New research shows it takes 90 seconds for an emotion to pass through the body, but we can spend 30 years running from it through drugs, alcohol, an eating disorder, and all kinds of other mechanisms.

Yoga offers us the capacity to be present with our sensations starting with the sensations of the fluctuations of our mind. We stay still. Feelings come. We create space. We stay in that discomfort. Feelings leave. It feels like a miracle.

Omega: How can mental health professionals who treat body image and eating disorders get more involved with yoga and mindfulness?

Melody: There are a couple of really good books and organizations that they can begin with. Of course, there's the Embody Love Movement®, which I started, and there's another organization called the Yoga and Body Image Coalition.

Anna Guest-Jelley and Melanie Klein co-edited a book called Yoga and Body Image: 25 Personal Stories About Beauty, Bravery & Loving Your Body. I have a chapter in that book. Anna Guest-Jelley also has a great book called Curvy Yoga.

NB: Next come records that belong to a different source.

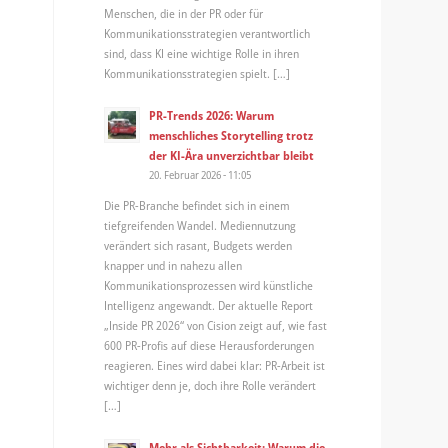
Menschen, die in der PR oder für
Kommunikationsstrategien verantwortlich
sind, dass KI eine wichtige Rolle in ihren
Kommunikationsstrategien spielt. […]
PR-Trends 2026: Warum
menschliches Storytelling trotz
der KI-Ära unverzichtbar bleibt
20. Februar 2026 - 11:05
Die PR-Branche befindet sich in einem
tiefgreifenden Wandel. Mediennutzung
verändert sich rasant, Budgets werden
knapper und in nahezu allen
Kommunikationsprozessen wird künstliche
Intelligenz angewandt. Der aktuelle Report
„Inside PR 2026“ von Cision zeigt auf, wie fast
600 PR-Profis auf diese Herausforderungen
reagieren. Eines wird dabei klar: PR-Arbeit ist
wichtiger denn je, doch ihre Rolle verändert
[…]
Mehr als Sichtbarkeit: Warum die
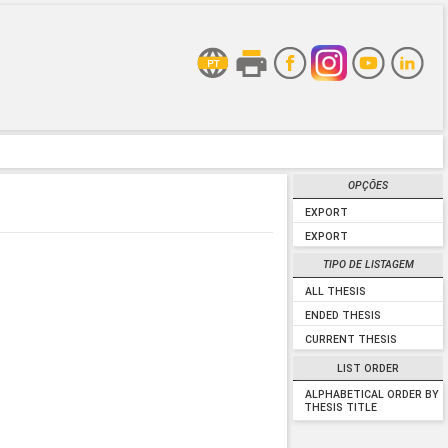
OPÇÕES
EXPORT
EXPORT
TIPO DE LISTAGEM
ALL THESIS
ENDED THESIS
CURRENT THESIS
LIST ORDER
ALPHABETICAL ORDER BY
THESIS TITLE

There's a really wonderful book, especially for psychotherapists, psychologists, and psychiatrists, by Carolyn Costin and Joe Kelly called Yoga and Eating Disorders. They really compiled a wonderful aggregation of what's been done so far, what's working, and what's beneficial.

There are so many more, but I'll offer just one more: Sarahjoy Marsh wrote a great book called Hunger, Hope & Healing. These are all a good place to start.